Naturalmente, estas pequeñas sutilezas pasan desapercibidas para quien corretea gozoso por la arena política. Es bien conocido que la política ha venido a ocupar para nosotros el lugar de los mitos, un lugar eminentemente religioso, y deseamos mantenerlo ahí, en el mundo fantasmático en el que nos satisfacemos. Por eso, cuando alguien busca hacerlo bajar a tierra, nos lo cargamos. Le decimos, no señora, no se empeñe en esas cosas prácticas, no intente resolver esos problemas, déjenos ese precioso material para nuestras disputas.

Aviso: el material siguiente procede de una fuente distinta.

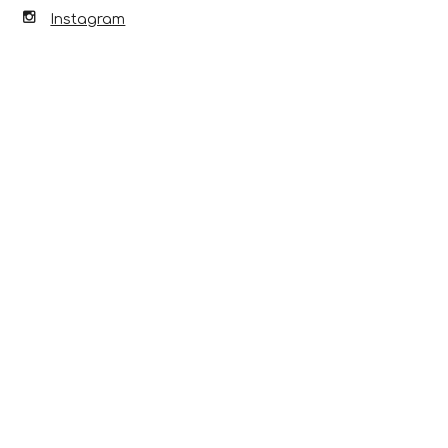
Instagram
Scopri anche...
8 Ago 2026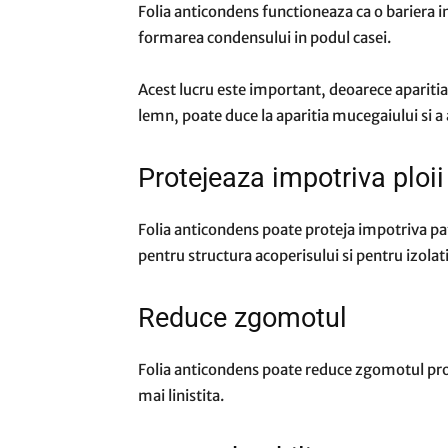
Folia anticondens functioneaza ca o bariera in
formarea condensului in podul casei.
Acest lucru este important, deoarece aparitia
lemn, poate duce la aparitia mucegaiului si a
Protejeaza impotriva ploii
Folia anticondens poate proteja impotriva patr
pentru structura acoperisului si pentru izolat
Reduce zgomotul
Folia anticondens poate reduce zgomotul prov
mai linistita.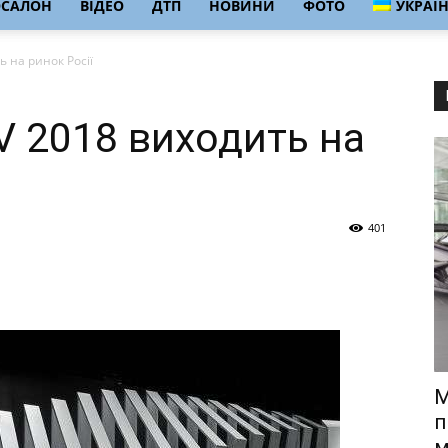
ОСАЛОН
ВІДЕО
ДТП
НОВИНИ
ФОТО
УКРАЇ
 на ринок Росії
V 2018 виходить на
401
M
п
м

Alguien escribía con humor que los madrileños habían dicho no a Carmena porque no les había robado ni un poquito. Hay que ver qué odio suscitan aquellos que se esfuerzan en reconducir la política a una cuestión práctica. Y más que odio, habría que hablar de odios, porque en la política paranoica que nos domina hay varios tipos de odio. Está el odio de los enemigos, y está el odio de los amigos. No se sabe cuál es más temible. Si es que es verdaderamente algo distinto. Bueno, en algo sí. El odio de los amigos resulta más culposo, más problemático, más amenazante por sus curiosos retornos. Y en eso estamos ahora.

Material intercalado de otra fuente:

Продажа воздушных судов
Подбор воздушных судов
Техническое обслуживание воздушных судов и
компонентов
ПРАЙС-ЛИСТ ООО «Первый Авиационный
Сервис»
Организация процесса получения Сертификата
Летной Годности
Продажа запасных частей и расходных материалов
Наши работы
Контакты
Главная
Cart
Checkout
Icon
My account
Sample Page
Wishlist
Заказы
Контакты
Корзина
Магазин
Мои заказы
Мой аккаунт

Porque hoy se nos pide que salgamos a la calle a defender lo perdido, lo que nosotros contribuimos a desterrar de la arena política. Y es que el echar de menos es sin duda un noble sentimiento. Siempre, siempre, ¿verdad? O tal vez no tanto. Cuando echamos de menos no deseamos que fulanito esté, sólo que vuelva… cuando volver no puede. Y a esa satisfacción de bienhechor sumamos otra, la de víctimas del mal gobernante. Y qué a gusto nos bañamos en la virginidad de nuestra queja, en nuestra eterna lucha contra el malo que nos gobierna. Sólo que de vez en cuando nos retorna este sentimiento de culpa, un poco aparatoso a veces, que apunta a nuestra participación en todo este tinglado. No le haremos caso, por supuesto. ¿Acaso vamos a prestar oídos a lo que nos toca, a lo que dice de nosotros? No. Ninguna esperanza. Que campen a sus anchas nuestros fantasmas. Los utilizaremos una vez más para atizar este juego de amigo-enemigo que mantiene bella nuestra alma.

No es tiempo para esa extravagancia que consiste en leer poéticamente la política. No es tiempo de interpretar repeticiones chocantes o de abordar de otra manera el magnetismo de ciertos eslóganes. No es tiempo de recordar lo que dijimos ayer, y menos lo que no hicimos ayer. No es tiempo de ejercitar ese arte que consiste en mirarnos de soslayo a nosotros mismos.

Es cierto que al no lo hacerlo, el real que se nos escapa nos dirigirá a su antojo, pero no hay por qué preocuparse, utilizaremos nuestra culpa para próximas batallas, agrandaremos esa bola, seremos sus marionetas.